[Page segmentation data]
##############################
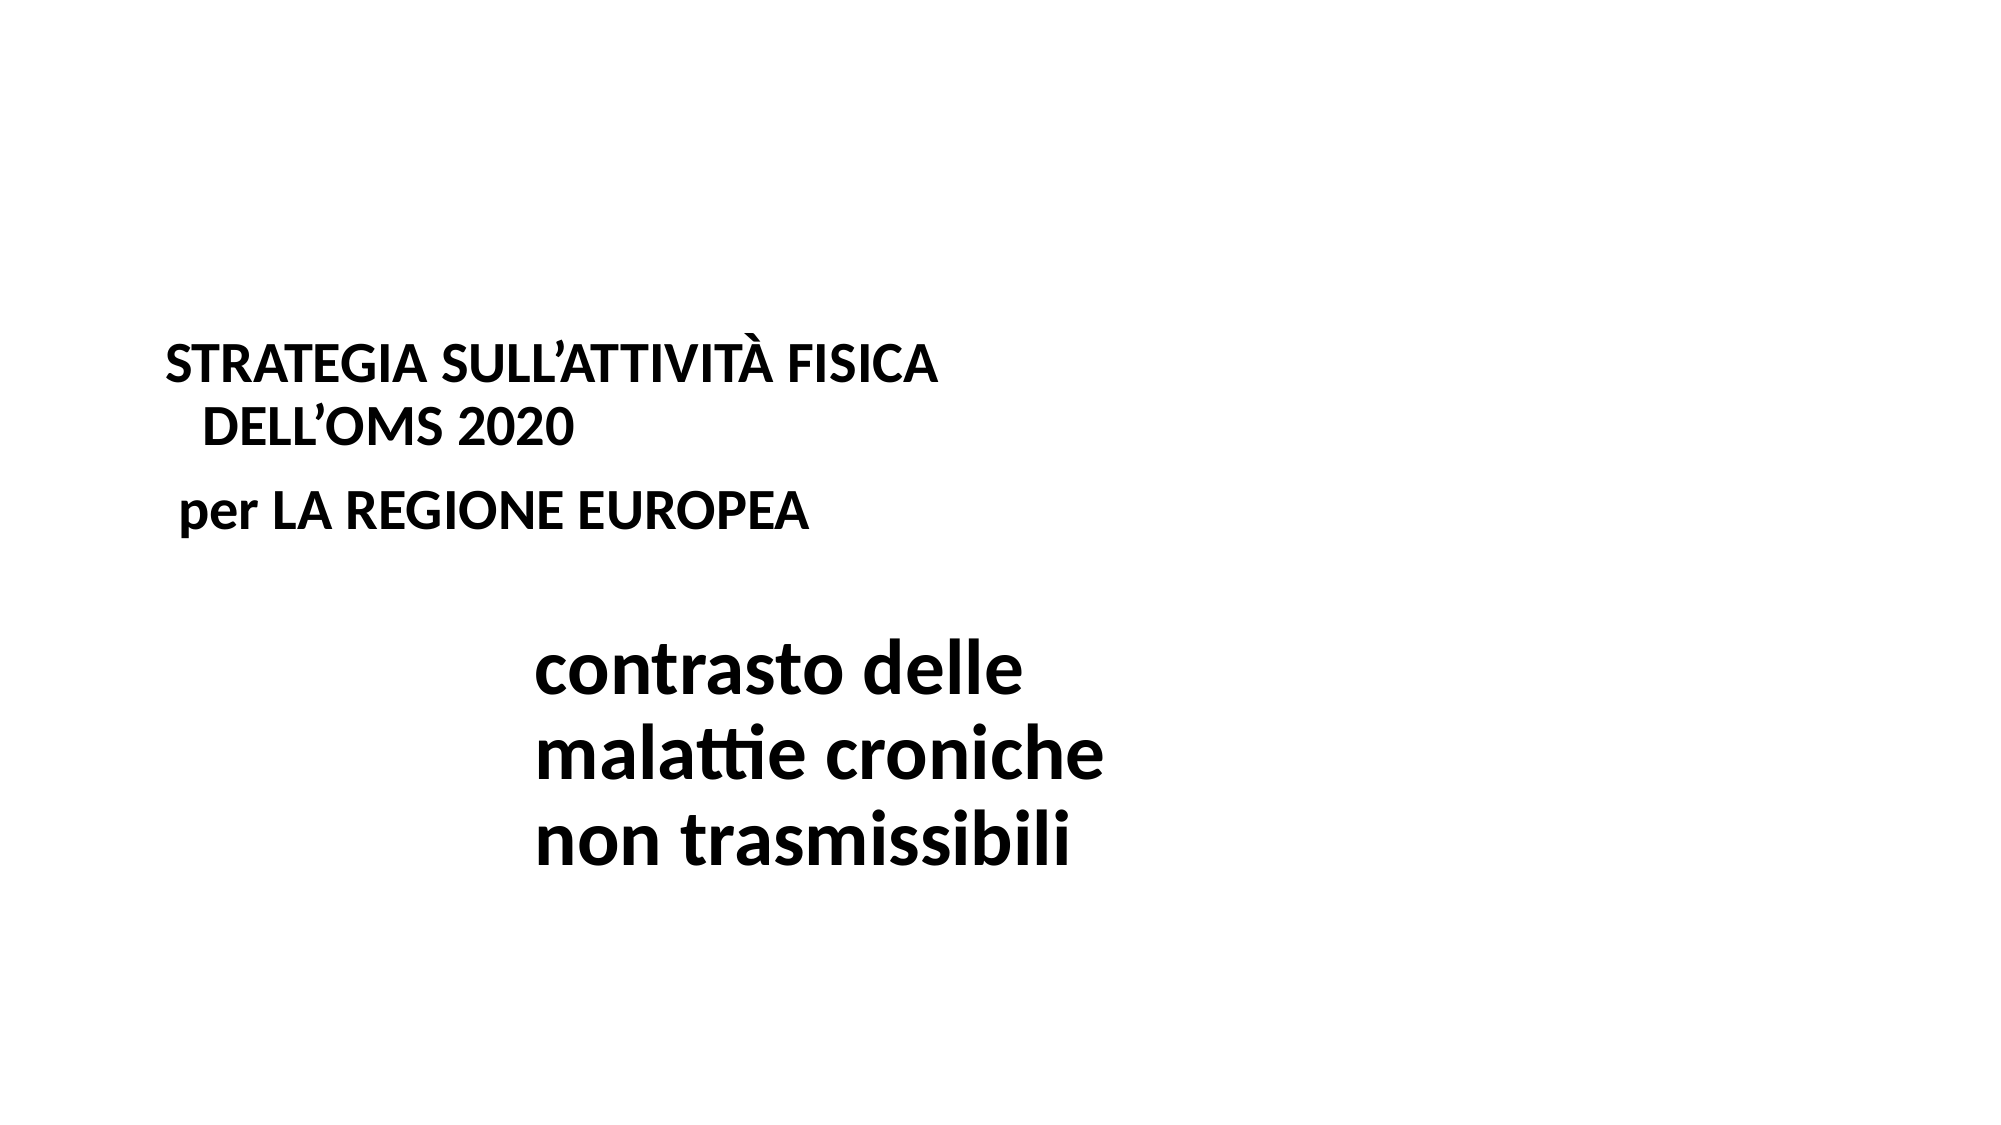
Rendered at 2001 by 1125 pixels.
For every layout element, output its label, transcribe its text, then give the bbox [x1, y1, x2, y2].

list STRATEGIA SULL’ATTIVITÀ FISICA DELL’OMS 2020 per LA REGIONE EUROPEA [150, 324, 984, 1000]
text_box contrasto delle malattie croniche non trasmissibili [520, 618, 1265, 890]
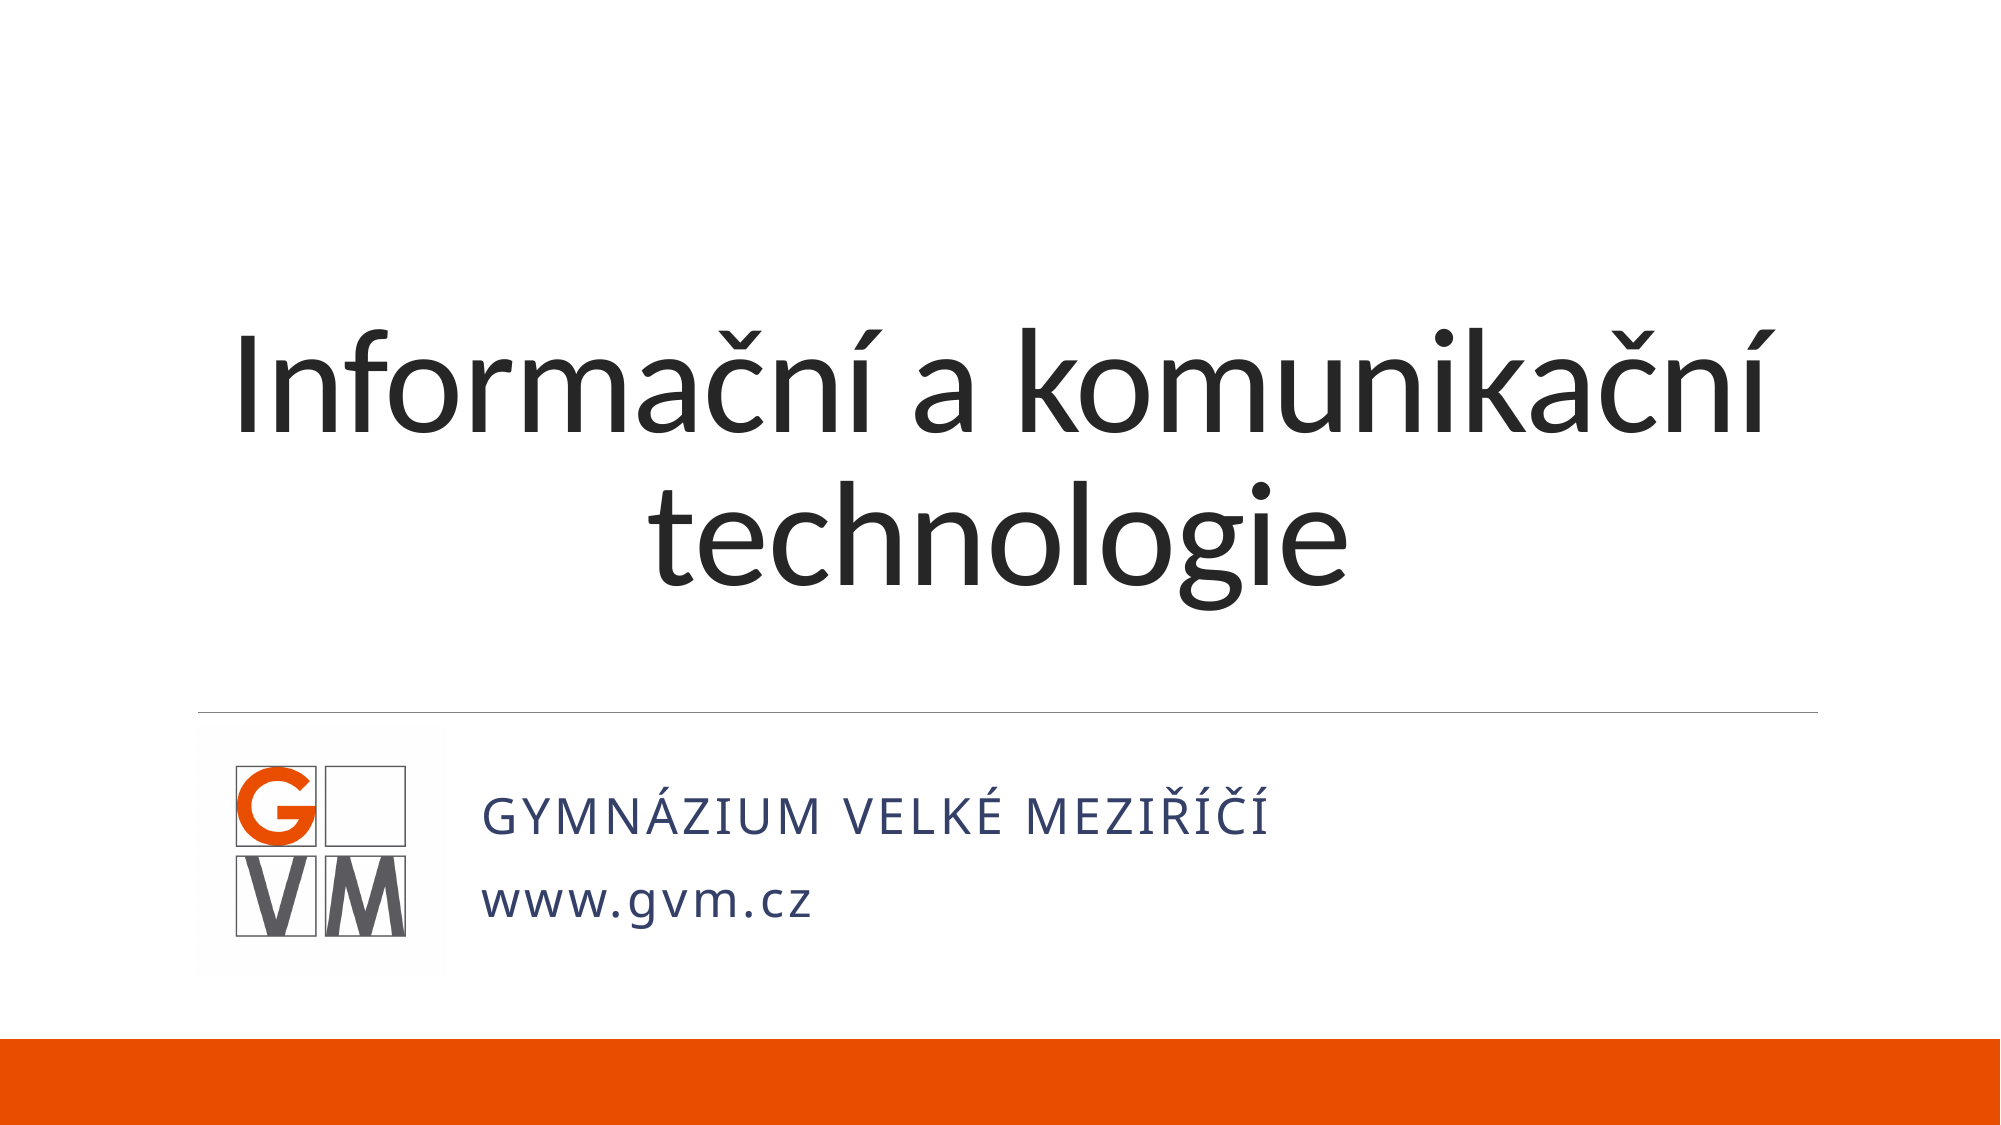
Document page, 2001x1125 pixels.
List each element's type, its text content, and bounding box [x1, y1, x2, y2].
##############################
▶ Required work
Reply with a number alone, the number of lines of the records that hold the word "pixels".

▶ Your response
2